De la violence gratuite pour préserver l’honneur d’un père dans les plaines de la « Cotton belt ».
« Je me demandais à quoi pouvait ressembler aujourd’hui une histoire de vendetta dans l’Arkansas rural » confie le réalisateur.
C’est ainsi qu’est né Shotgun stories. Nous voici donc embarqués pour une virée dans une histoire de fusil de chasse, une histoire où résident d’intrigantes coutumes, celles de trois frères élevés dans la haine d’un père qui les a abandonnés.
Trois frères s’appelant par leur ordre de grandeur, ainsi l’aîné se nomme “Son”, le cadet “Boy” et le petit dernier “Kid”. Seul le chien se nomme respectueusement “Henri”, un peu comme pour marquer son importance dans cette histoire, car son meurtre sera l’élément déclencheur de cette vendetta familiale qui couvait depuis l’enterrement du père.
Une guerre entre le clan de “Son” et celui des demi-frères, la seconde famille de ce père détesté. Deux fratries élevées dans la haine l’une de l’autre. Mais cette violence ne se déclenchera pas immédiatement, elle va mijoter afin de mieux éclater et c’est cette attente qui constitue la matière essentielle du film.
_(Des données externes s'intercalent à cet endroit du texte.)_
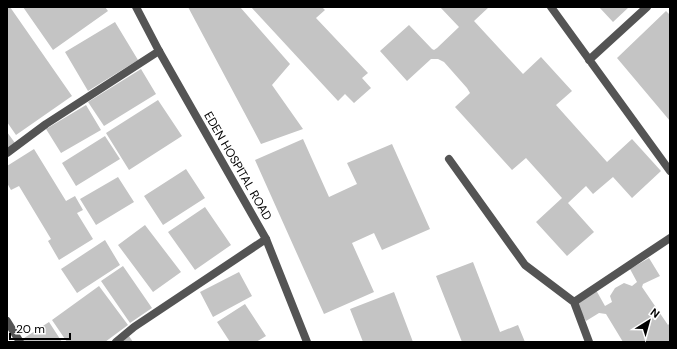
<svg xmlns="http://www.w3.org/2000/svg" width="677" height="349" viewBox="0 0 677 349" font-family="'DM Sans',sans-serif">
<style>
.building{fill:#c4c4c4}
.lines{fill:none;stroke-linecap:round;stroke-linejoin:round}
.service{stroke:#545454;stroke-width:8}
.minor{stroke:#545454;stroke-width:8}
.tertiary{stroke:#545454;stroke-width:8}
.labels{text-anchor:middle;dominant-baseline:central;stroke-width:3.5;stroke-linejoin:round;paint-order:stroke}
.street-label{font-size:12px;fill:#000;stroke:#fff}
</style>
<rect width="100%" height="100%" fill="#fff"/>
<path class="building" d="M 7,7 L 10,7 L 72,96 L 16,135 L 7,122 Z
M 23,7 L 105,7 L 108,11 L 53,50 Z
M 188,7 L 240,7 L 290,64 L 272,85 L 303,129 L 261,144 Z
M 251,7 L 322,7 L 325,10 L 316,18 L 368,73 L 362,78 L 371,88 L 354,103 L 345,94 L 338,101 Z
M 440,7 L 489,7 L 474,21 L 523,74 L 541,57 L 572,91 L 556,105 L 607,162 L 632,139 L 661,171 L 632,198 L 613,177 L 593,194 L 586,186 L 568,203 L 594,232 L 567,256 L 536,222 L 562,198 L 526,158 L 512,170 L 455,107 L 468,95 L 470,93 L 467,88 L 444,62 L 438,59 L 431,59 L 407,81 L 380,51 L 409,25 L 432,49 L 434,50 L 437,48 L 459,27 Z
M 599,7 L 629,7 L 613,22 Z
M 666,11 L 670,15 L 670,121 L 617,58 Z
M 115,22 L 138,60 L 88,91 L 65,52 Z
M 141,69 L 156,94 L 104,126 L 88,102 Z
M 158,100 L 182,136 L 129,170 L 106,133 Z
M 86,105 L 101,130 L 61,153 L 46,129 Z
M 7,132 L 15,143 L 7,149 Z
M 105,136 L 120,159 L 76,186 L 62,163 Z
M 303,139 L 329,197 L 357,184 L 347,163 L 392,144 L 430,229 L 382,250 L 374,233 L 352,243 L 374,292 L 324,314 L 255,160 Z
M 34,149 L 66,201 L 75,196 L 83,210 L 77,213 L 93,239 L 59,260 L 48,241 L 51,239 L 19,186 L 11,190 L 7,183 L 7,166 Z
M 186,169 L 205,198 L 163,225 L 144,196 Z
M 118,177 L 134,202 L 96,225 L 80,199 Z
M 205,207 L 231,245 L 195,270 L 168,232 Z
M 145,225 L 181,272 L 153,292 L 118,245 Z
M 105,240 L 120,265 L 77,293 L 61,269 Z
M 649,258 L 660,276 L 643,284 L 642,287 L 668,325 L 670,323 L 670,342 L 623,342 L 606,314 L 599,313 L 586,321 L 575,302 L 596,290 L 605,306 L 612,302 L 610,296 L 615,288 L 624,283 L 632,286 L 637,282 L 630,269 Z
M 473,262 L 500,332 L 518,325 L 525,342 L 462,342 L 436,276 Z
M 123,266 L 152,308 L 130,323 L 101,281 Z
M 239,272 L 252,296 L 213,317 L 200,292 Z
M 99,286 L 128,325 L 105,342 L 67,342 L 52,320 Z
M 394,292 L 413,342 L 363,342 L 350,309 Z
M 245,304 L 266,336 L 256,342 L 230,342 L 217,322 Z
M 49,322 L 62,342 L 22,342 L 21,340 Z
M 129,336 L 133,342 L 121,342 Z"/>
<g class="lines">
<path class="service" d="M 551,7 L 670,171
M 589,60 L 647,7
M 449,159 L 525,265 L 574,302 L 589,342
M 574,302 L 670,238"/>
<path class="minor" d="M 7,153 L 46,124 L 159,51
M 7,321 L 20,342
M 116,342 L 134,327 L 266,239"/>
<path class="tertiary" d="M 136,7 L 159,51 L 266,239 L 307,342"/>
</g>
<g class="labels">
<g class="street-label">
<text transform="translate(238 166) rotate(60)">EDEN HOSPITAL ROAD</text>
</g>
</g>
<rect width="677" height="349" fill="none" stroke="#000000" stroke-width="16"/>
<g transform="translate(649 321) rotate(37)" stroke="#ffffff" stroke-width="3" paint-order="stroke">
<path d="M0-3L7 15L0 10L-7 15Z" fill="#000000"/>
<text y="-6" font-size="11" font-weight="bold" text-anchor="middle" fill="#000000">N</text>
</g>
<path d="M10 333v6h60v-6" fill="none" stroke="#000000" stroke-width="2"/>
<text x="16" y="333" font-size="12" fill="#000000" stroke="#ffffff" stroke-width="3" paint-order="stroke">20 m</text>
</svg>
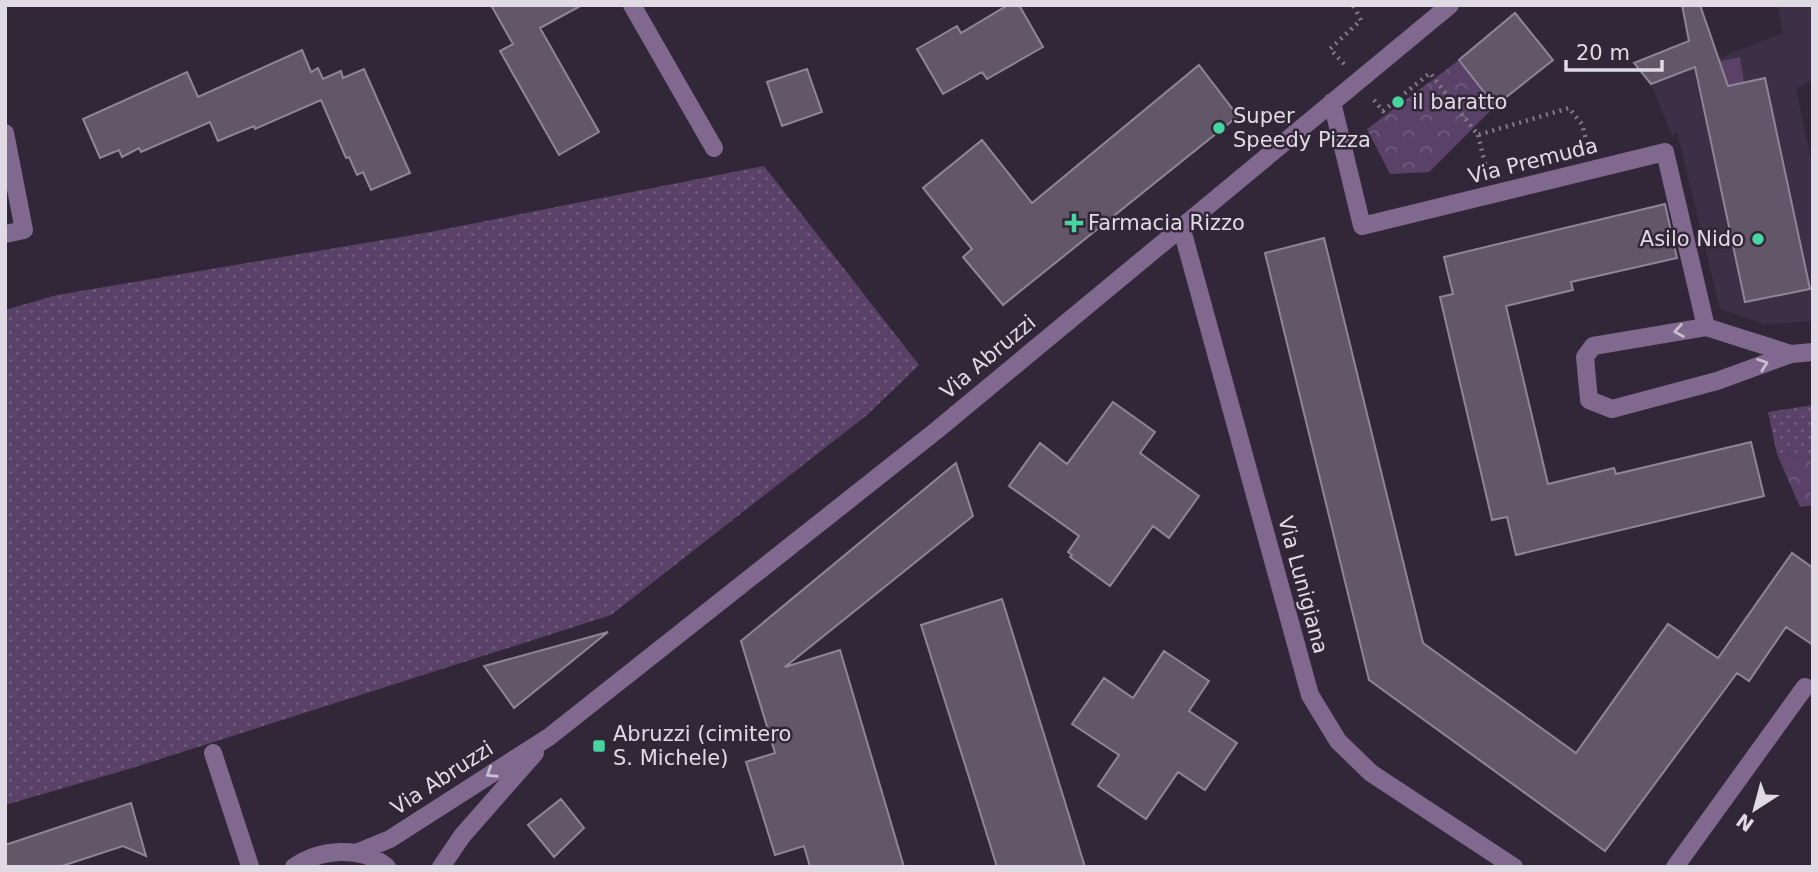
<svg xmlns="http://www.w3.org/2000/svg" width="1818" height="872" font-family="'DejaVu Sans',sans-serif">
<defs>
<pattern id="grass-dots" width="8" height="8" patternUnits="userSpaceOnUse" patternTransform="scale(1.75)"><rect width="8" height="8" fill="#5a4167"/><path d="M2 2h.1M6 6h.1" fill="none" stroke="#715c7d" stroke-width="1.8" stroke-linecap="round"/></pattern>
<pattern id="forest-crowns" width="20" height="18" patternUnits="userSpaceOnUse" patternTransform="scale(1.75)"><rect width="20" height="18" fill="#5a4167"/><path d="M2 6a3 3 0 1 1 6 0M12 15a3 3 0 1 1 6 0" fill="none" stroke="#715c7d"/></pattern>
</defs>
<rect width="100%" height="100%" fill="#322738"/>
<!-- built -->
<path fill="#3d2f45" d="M1778,5h35v74l-17,10 17,79v153l-49,3 -44,-15 -43,-177 -5,3 -21,-51 132,-51z"/>
<!-- grass -->
<path fill="url(#grass-dots)" d="M764,166l155,199 -52,50 -256,200 -479,153 -127,37v-495l52,-15 373,-63z
M1813,405v54l-36,-5 -9,-42z"/>
<!-- forest -->
<path fill="url(#forest-crowns)" d="M1459,60l24,30 -4,3 13,16 -63,63 -39,2 -23,-45z
M1777,454l36,5v46l-13,2z"/>
<!-- pitch -->
<path fill="#5a4167" d="M1740,57l4,25 -41,8 -5,-24z"/>
<!-- building -->
<path fill="#625668" stroke="#908497" stroke-width="2" d="M491,5h91l-42,23 59,104 -40,23 -59,-104 13,-7z
M1008,5h11l24,42 -56,32 -5,-7 -39,22 -26,-45 40,-23 4,7z
M1682,5h18l28,81 37,-8 45,211 -65,13 -50,-235 -44,17 -17,-21 55,-22z
M1515,13l38,47 -58,46 -36,-46z
M302,50l9,22 7,-4 5,11 18,-8 2,7 21,-9 46,104 -39,17 -8,-18 -6,3 -8,-18 -3,1 -25,-58 -66,29 -1,-3 -36,15 -8,-19 -69,30 -2,-4 -17,9 -3,-7 -19,8 -17,-39 104,-47 11,25z
M1199,65l39,51 -235,189 -40,-48 9,-8 -49,-61 59,-48 50,63z
M807,69l15,43 -40,14 -15,-44z
M1665,204l12,54 -106,24 2,8 -67,16 42,178 66,-16 2,6 135,-32 13,54 -248,59 -9,-38 -15,3 -52,-223 13,-3 -9,-37z
M1324,238l99,405 153,110 92,-129 50,34 74,-105 21,15v77l-27,-18 -37,54 -12,-8 -132,178 -236,-171 -104,-427z
M1113,402l42,30 -15,21 59,43 -30,42 -16,-12 -43,60 -40,-29 2,-2 -4,-3 11,-16 -70,-50 31,-43 27,21z
M956,463l17,53 -188,151 55,-17 64,217h-94l-6,-21 -29,9 -29,-93 29,-9 -34,-112z
M1002,599l49,158 34,110h-88l-24,-77 -52,-165z
M608,632l-94,76 -30,-42z
M1164,651l45,30 -20,30 48,32 -32,47 -27,-18 -32,47 -48,-33 21,-31 -47,-31 32,-46 29,20z
M561,799l23,29 -30,29 -26,-32z
M131,803l15,53 -23,-10 -64,21h-54v-22z"/>
<g fill="none" stroke-linecap="round" stroke-linejoin="round">
<!-- path -->
<path stroke="#827987" stroke-width="4.5" stroke-dasharray="2 5" stroke-linecap="butt" d="M1344,64l-14,-15 31,-29 -8,-15
M1374,100l9,11 47,-38 48,62 91,-27 13,16 6,23
M1478,135l9,37"/>
<!-- minor -->
<path stroke="#81688f" stroke-width="18" d="M632,5l82,143
M1332,102l30,124 303,-74 41,175
M5,133l19,97 -19,4
M1181,226l129,469 28,46 33,32 143,94
M1791,354l-85,-27 -113,19 -8,11 4,43 23,9 105,-28 74,-27 22,-2
M213,753l37,113
M356,853l34,-14 159,-102 388,-307 513,-425
M294,867c26,-18 67,-22 93,0
M441,867l21,-31 73,-83
M1675,867l130,-180"/>
</g>
<!-- one-way arrows -->
<defs><path id="oneway-chevron" d="M-2-3.5L2.5 0L-2 3.5" fill="none" stroke-width="1.6" stroke-linecap="round" stroke-linejoin="round" transform="scale(1.75)"/></defs>
<g stroke="#c8becf">
<use href="#oneway-chevron" transform="translate(1679 331) rotate(170)"/>
<use href="#oneway-chevron" transform="translate(1763 364) rotate(-20)"/>
<use href="#oneway-chevron" transform="translate(491 773) rotate(147)"/>
</g>
<!-- markers -->
<g fill="#47d49e" stroke="#322738" stroke-width="2.5">
<circle cx="1398" cy="102" r="7"/>
<circle cx="1219" cy="128" r="7"/>
<path d="M1070.5 212.5h7v7h7v7h-7v7h-7v-7h-7v-7h7z"/>
<circle cx="1758" cy="239" r="7"/>
<rect x="592" y="739" width="14" height="14" rx="3.5"/>
</g>
<g text-anchor="middle" stroke-width="5" stroke-linejoin="round" paint-order="stroke">
<!-- poi labels -->
<g font-size="21" fill="#e0dae4" stroke="#322738" text-anchor="start">
<text x="1412" y="109">il baratto</text>
<text x="1233" y="123">Super<tspan x="1233" dy="24">Speedy Pizza</tspan></text>
<text x="1088" y="230">Farmacia Rizzo</text>
<text x="1744" y="246" text-anchor="end">Asilo Nido</text>
<text x="613" y="741">Abruzzi (cimitero<tspan x="613" dy="24">S. Michele)</tspan></text>
</g>
<!-- street labels -->
<g font-size="21" fill="#e0dae4" stroke="#322738">
<text transform="translate(1533 161) rotate(-14)" y="7">Via Premuda</text>
<text transform="translate(988 357) rotate(-40)" y="7">Via Abruzzi</text>
<text transform="translate(1303 585) rotate(75)" y="7">Via Lunigiana</text>
<text transform="translate(442 778) rotate(-33)" y="7">Via Abruzzi</text>
</g>
</g>
<!-- border -->
<rect width="1818" height="872" fill="none" stroke="#e0dae4" stroke-width="14"/>
<!-- north arrow -->
<g transform="translate(1755 809) rotate(216)" stroke="#322738" stroke-width="5" paint-order="stroke">
<path d="M0-5L12 26L0 18L-12 26Z" fill="#e0dae4"/>
<text y="-10" font-size="19" font-weight="bold" text-anchor="middle" fill="#e0dae4">N</text>
</g>
<!-- scale -->
<path d="M1566 60v10h96v-10" fill="none" stroke="#e0dae4" stroke-width="3.5"/>
<text x="1576" y="60" font-size="21" fill="#e0dae4" stroke="#322738" stroke-width="5" paint-order="stroke">20 m</text>
</svg>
Dans une mise en scène sobre mais efficace, les plaines de l’Arkansas deviennent un lieu mythologique, avec ses champs de coton délaissés, ses manufactures en ruine, tout y est sale, pauvre, laisser à l’abandon à l’image de “Son”, interprété par Michaël Shannon, et de ses deux frères cadets. Aussi pauvres que le lieu où ils résident : leur langage, un peu comme si les mots ne venaient pas, et pauvre dans leur vie.
Les hommes deviennent des acteurs impuissants d’un destin tragique. Car c’est bien une tragédie dont il s’agit, une tragédie où il n’y a pas de vrais « méchants », chacun des garçons est logé à la même enseigne. Une tragédie sourde et destructrice parfaitement réalisée par Jeff Nichols qui révèle tout l’entendu de ses talents dans ce premier long métrage.